* [PROMPT]
Write the records out exactly as shown. No pictures.

Saved entries:
+--

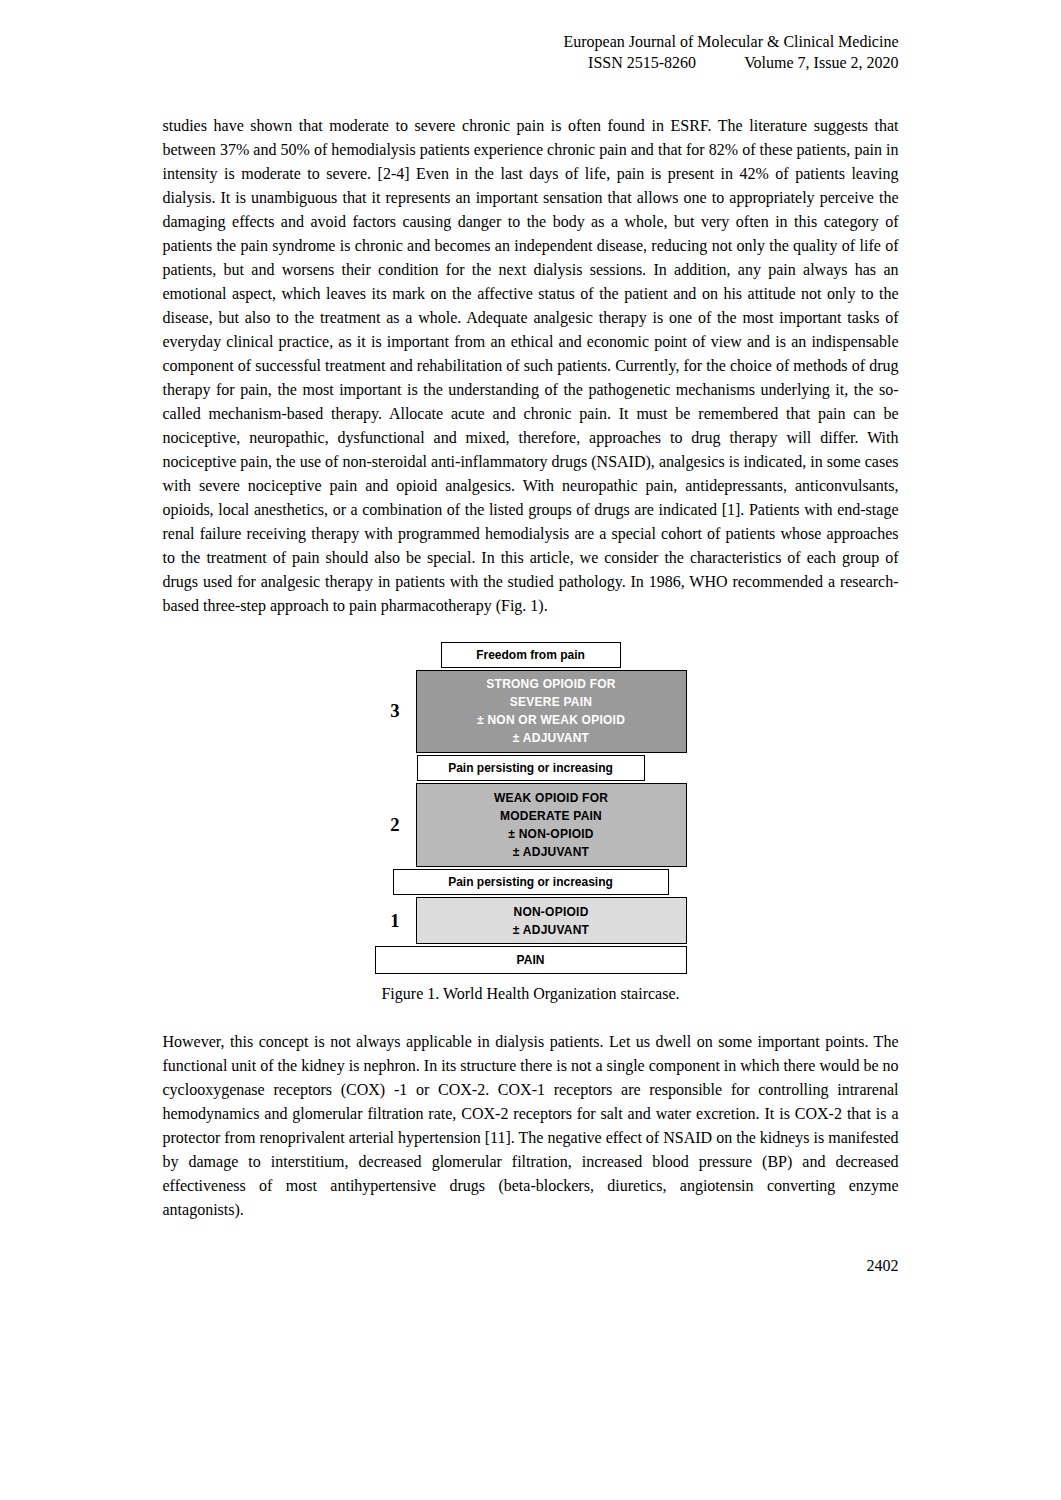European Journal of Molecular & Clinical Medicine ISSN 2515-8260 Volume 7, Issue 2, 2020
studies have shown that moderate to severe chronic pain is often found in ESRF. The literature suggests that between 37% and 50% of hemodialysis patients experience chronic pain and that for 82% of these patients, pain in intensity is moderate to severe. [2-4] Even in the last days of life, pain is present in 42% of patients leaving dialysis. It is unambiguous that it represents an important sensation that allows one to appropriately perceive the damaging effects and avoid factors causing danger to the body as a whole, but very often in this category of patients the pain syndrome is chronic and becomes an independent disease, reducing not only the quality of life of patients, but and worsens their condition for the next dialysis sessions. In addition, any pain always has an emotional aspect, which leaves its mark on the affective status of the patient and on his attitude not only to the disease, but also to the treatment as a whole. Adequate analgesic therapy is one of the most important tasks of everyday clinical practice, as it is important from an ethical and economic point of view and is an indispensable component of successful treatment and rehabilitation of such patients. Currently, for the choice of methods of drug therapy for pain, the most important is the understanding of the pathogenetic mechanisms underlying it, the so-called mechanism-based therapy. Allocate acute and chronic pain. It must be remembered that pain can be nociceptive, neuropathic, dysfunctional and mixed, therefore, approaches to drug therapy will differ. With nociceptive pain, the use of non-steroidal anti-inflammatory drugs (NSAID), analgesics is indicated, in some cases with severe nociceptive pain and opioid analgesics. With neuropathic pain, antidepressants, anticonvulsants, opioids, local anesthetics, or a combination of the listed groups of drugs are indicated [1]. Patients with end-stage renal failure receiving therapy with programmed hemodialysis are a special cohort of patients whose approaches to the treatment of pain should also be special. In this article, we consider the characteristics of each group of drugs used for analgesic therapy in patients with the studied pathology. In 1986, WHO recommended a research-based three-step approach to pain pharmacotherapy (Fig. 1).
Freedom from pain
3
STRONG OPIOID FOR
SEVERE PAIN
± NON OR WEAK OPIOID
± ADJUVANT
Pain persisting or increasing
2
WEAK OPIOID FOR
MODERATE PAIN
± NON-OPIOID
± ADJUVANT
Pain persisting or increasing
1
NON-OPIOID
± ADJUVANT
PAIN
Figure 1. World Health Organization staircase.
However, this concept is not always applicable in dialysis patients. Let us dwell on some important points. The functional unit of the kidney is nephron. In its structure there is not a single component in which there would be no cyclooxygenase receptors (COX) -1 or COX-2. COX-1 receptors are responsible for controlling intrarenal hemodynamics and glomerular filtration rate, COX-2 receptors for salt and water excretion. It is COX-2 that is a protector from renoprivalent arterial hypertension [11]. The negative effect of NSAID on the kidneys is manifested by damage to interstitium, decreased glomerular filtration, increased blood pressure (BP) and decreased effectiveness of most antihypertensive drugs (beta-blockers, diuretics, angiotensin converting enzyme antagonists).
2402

+--

* [EXERCISE SOLUTION]
European Journal of Molecular & Clinical Medicine ISSN 2515-8260 Volume 7, Issue 2, 2020
studies have shown that moderate to severe chronic pain is often found in ESRF. The literature suggests that between 37% and 50% of hemodialysis patients experience chronic pain and that for 82% of these patients, pain in intensity is moderate to severe. [2-4] Even in the last days of life, pain is present in 42% of patients leaving dialysis. It is unambiguous that it represents an important sensation that allows one to appropriately perceive the damaging effects and avoid factors causing danger to the body as a whole, but very often in this category of patients the pain syndrome is chronic and becomes an independent disease, reducing not only the quality of life of patients, but and worsens their condition for the next dialysis sessions. In addition, any pain always has an emotional aspect, which leaves its mark on the affective status of the patient and on his attitude not only to the disease, but also to the treatment as a whole. Adequate analgesic therapy is one of the most important tasks of everyday clinical practice, as it is important from an ethical and economic point of view and is an indispensable component of successful treatment and rehabilitation of such patients. Currently, for the choice of methods of drug therapy for pain, the most important is the understanding of the pathogenetic mechanisms underlying it, the so-called mechanism-based therapy. Allocate acute and chronic pain. It must be remembered that pain can be nociceptive, neuropathic, dysfunctional and mixed, therefore, approaches to drug therapy will differ. With nociceptive pain, the use of non-steroidal anti-inflammatory drugs (NSAID), analgesics is indicated, in some cases with severe nociceptive pain and opioid analgesics. With neuropathic pain, antidepressants, anticonvulsants, opioids, local anesthetics, or a combination of the listed groups of drugs are indicated [1]. Patients with end-stage renal failure receiving therapy with programmed hemodialysis are a special cohort of patients whose approaches to the treatment of pain should also be special. In this article, we consider the characteristics of each group of drugs used for analgesic therapy in patients with the studied pathology. In 1986, WHO recommended a research-based three-step approach to pain pharmacotherapy (Fig. 1).
Freedom from pain
3
STRONG OPIOID FOR
SEVERE PAIN
± NON OR WEAK OPIOID
± ADJUVANT
Pain persisting or increasing
2
WEAK OPIOID FOR
MODERATE PAIN
± NON-OPIOID
± ADJUVANT
Pain persisting or increasing
1
NON-OPIOID
± ADJUVANT
PAIN
Figure 1. World Health Organization staircase.
However, this concept is not always applicable in dialysis patients. Let us dwell on some important points. The functional unit of the kidney is nephron. In its structure there is not a single component in which there would be no cyclooxygenase receptors (COX) -1 or COX-2. COX-1 receptors are responsible for controlling intrarenal hemodynamics and glomerular filtration rate, COX-2 receptors for salt and water excretion. It is COX-2 that is a protector from renoprivalent arterial hypertension [11]. The negative effect of NSAID on the kidneys is manifested by damage to interstitium, decreased glomerular filtration, increased blood pressure (BP) and decreased effectiveness of most antihypertensive drugs (beta-blockers, diuretics, angiotensin converting enzyme antagonists).
2402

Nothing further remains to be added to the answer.